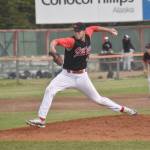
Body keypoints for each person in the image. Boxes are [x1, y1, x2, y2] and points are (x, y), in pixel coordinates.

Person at [26, 22, 137, 128]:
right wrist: (53, 50)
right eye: (75, 31)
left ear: (84, 31)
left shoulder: (88, 34)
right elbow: (54, 41)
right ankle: (41, 119)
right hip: (66, 76)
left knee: (98, 99)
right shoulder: (71, 41)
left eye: (79, 31)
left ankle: (125, 110)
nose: (76, 33)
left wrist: (108, 30)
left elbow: (94, 28)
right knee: (50, 89)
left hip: (82, 76)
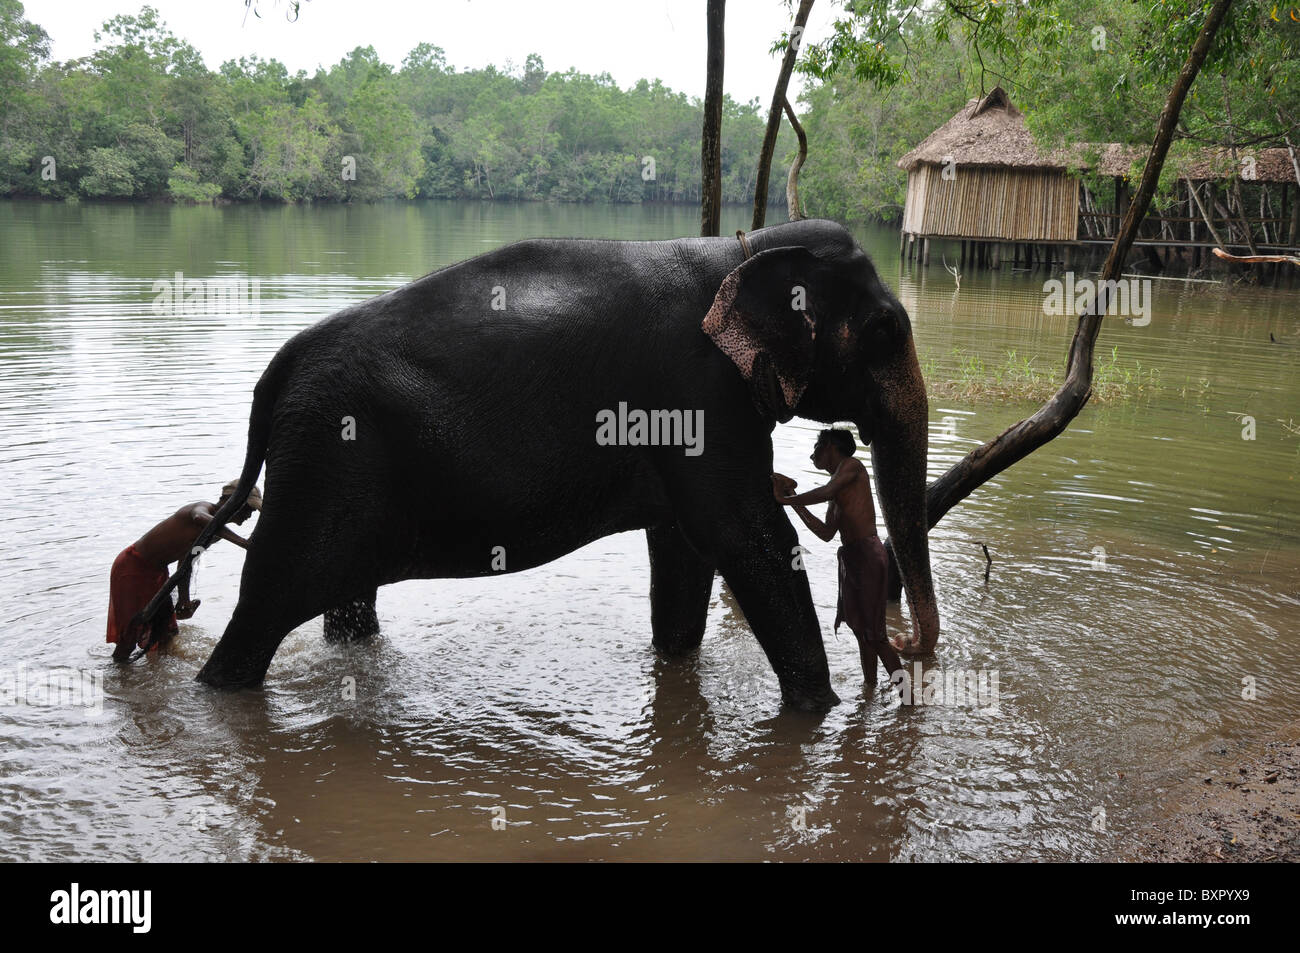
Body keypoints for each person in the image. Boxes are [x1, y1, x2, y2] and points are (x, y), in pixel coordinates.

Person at [772, 428, 903, 688]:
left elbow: (825, 491)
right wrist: (791, 500)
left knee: (875, 636)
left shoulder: (851, 467)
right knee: (861, 633)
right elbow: (825, 533)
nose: (811, 455)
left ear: (830, 445)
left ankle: (908, 698)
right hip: (853, 559)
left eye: (817, 447)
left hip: (867, 556)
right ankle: (870, 689)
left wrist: (785, 500)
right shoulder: (837, 489)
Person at [106, 480, 261, 661]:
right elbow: (199, 517)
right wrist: (243, 543)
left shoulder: (216, 534)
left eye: (253, 510)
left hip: (158, 572)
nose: (250, 514)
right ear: (230, 501)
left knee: (165, 633)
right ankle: (116, 672)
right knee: (130, 636)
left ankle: (152, 678)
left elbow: (186, 562)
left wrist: (184, 599)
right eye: (248, 508)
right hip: (132, 566)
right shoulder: (201, 508)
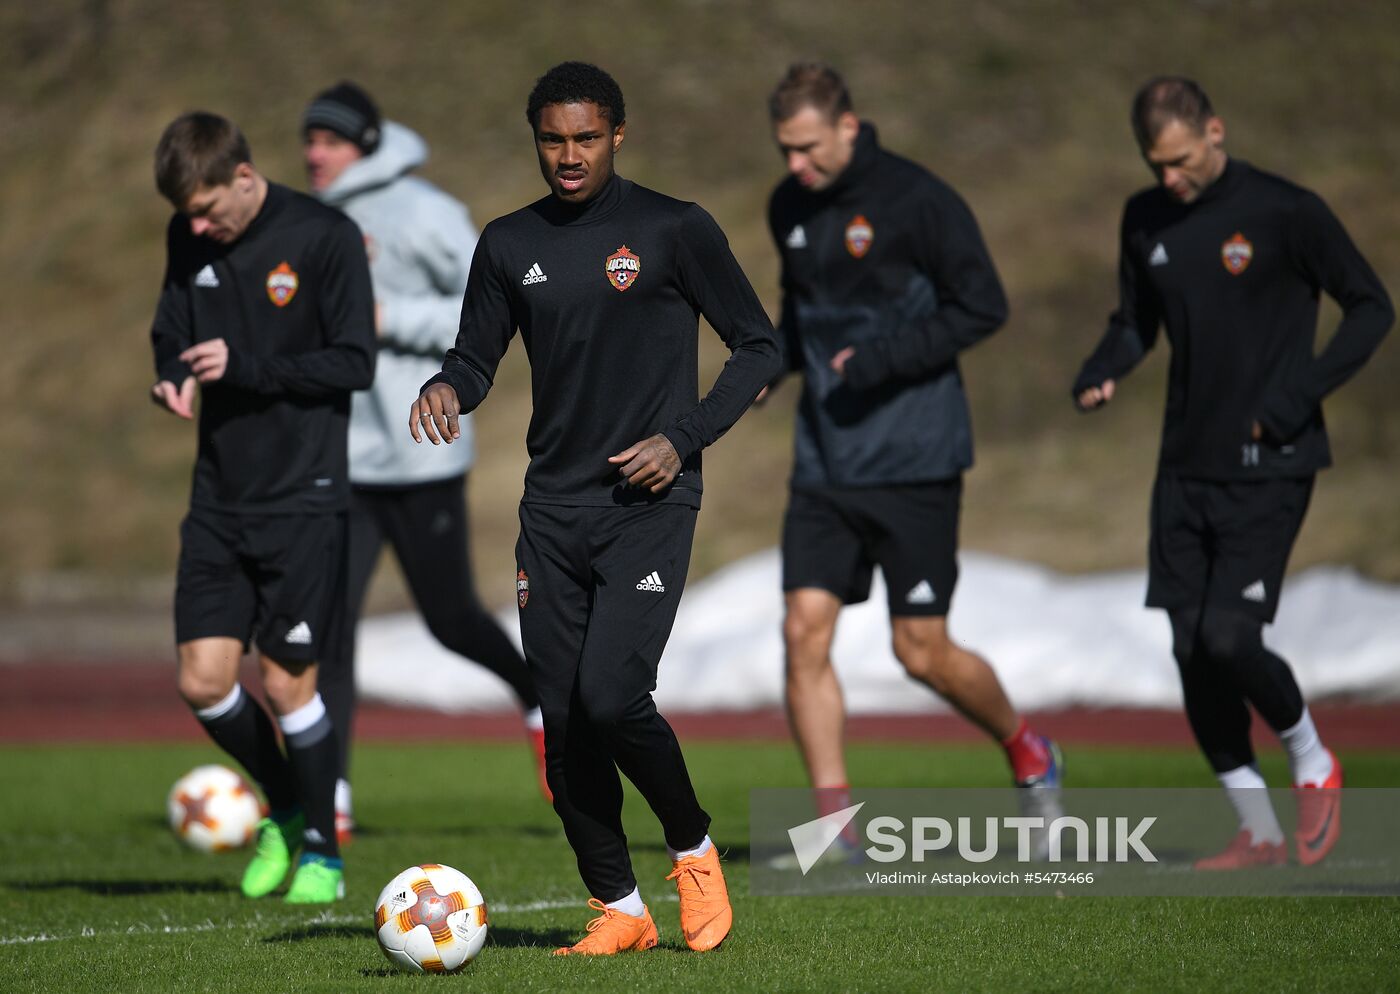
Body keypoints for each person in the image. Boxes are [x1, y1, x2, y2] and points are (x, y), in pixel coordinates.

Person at [409, 62, 779, 956]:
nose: (568, 157)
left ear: (618, 134)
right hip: (554, 510)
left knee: (613, 697)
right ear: (534, 139)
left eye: (585, 138)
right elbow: (475, 355)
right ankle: (619, 907)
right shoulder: (507, 242)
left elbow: (759, 348)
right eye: (551, 139)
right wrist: (447, 386)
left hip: (648, 504)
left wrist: (681, 439)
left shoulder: (674, 228)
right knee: (565, 721)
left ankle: (693, 849)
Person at [1073, 77, 1392, 869]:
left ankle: (1316, 763)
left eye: (1181, 161)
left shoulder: (1287, 213)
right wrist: (1104, 366)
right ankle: (1257, 828)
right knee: (1189, 649)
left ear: (1214, 131)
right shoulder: (1145, 218)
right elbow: (1133, 323)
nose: (1169, 180)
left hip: (1270, 462)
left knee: (1228, 635)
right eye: (1156, 166)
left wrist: (1298, 396)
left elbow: (1371, 307)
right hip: (1184, 465)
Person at [763, 63, 1061, 853]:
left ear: (848, 127)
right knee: (803, 629)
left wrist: (883, 358)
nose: (795, 165)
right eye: (785, 149)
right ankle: (833, 824)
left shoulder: (919, 200)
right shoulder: (787, 205)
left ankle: (1027, 748)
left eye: (807, 147)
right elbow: (803, 318)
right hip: (824, 458)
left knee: (920, 650)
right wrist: (768, 364)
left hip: (915, 456)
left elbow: (983, 305)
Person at [301, 82, 547, 841]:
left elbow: (486, 306)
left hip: (420, 453)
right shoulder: (307, 221)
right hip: (341, 458)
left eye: (332, 141)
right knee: (327, 627)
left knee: (450, 619)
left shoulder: (424, 212)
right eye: (310, 140)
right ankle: (329, 798)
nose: (315, 153)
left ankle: (536, 698)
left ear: (368, 144)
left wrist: (382, 319)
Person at [148, 112, 376, 902]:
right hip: (218, 496)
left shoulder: (325, 236)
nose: (201, 227)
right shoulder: (193, 236)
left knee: (286, 688)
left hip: (302, 499)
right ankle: (283, 808)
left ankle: (322, 848)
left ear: (245, 177)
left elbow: (355, 362)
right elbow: (172, 323)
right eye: (190, 218)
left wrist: (244, 367)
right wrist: (172, 371)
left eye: (211, 210)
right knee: (203, 681)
____
» **ACTIVITY**: Repeat each line, unchanged, from the line that contains "left shoulder: (325, 236)" to the end of the listing above.

» **ANSWER TO THE EXERCISE**:
left shoulder: (325, 236)
nose: (201, 227)
right shoulder: (193, 236)
left knee: (286, 688)
left hip: (302, 499)
right ankle: (283, 808)
left ankle: (322, 848)
left ear: (245, 177)
left elbow: (355, 362)
right elbow: (172, 323)
right eye: (190, 218)
left wrist: (244, 367)
right wrist: (172, 371)
left eye: (211, 210)
right knee: (203, 681)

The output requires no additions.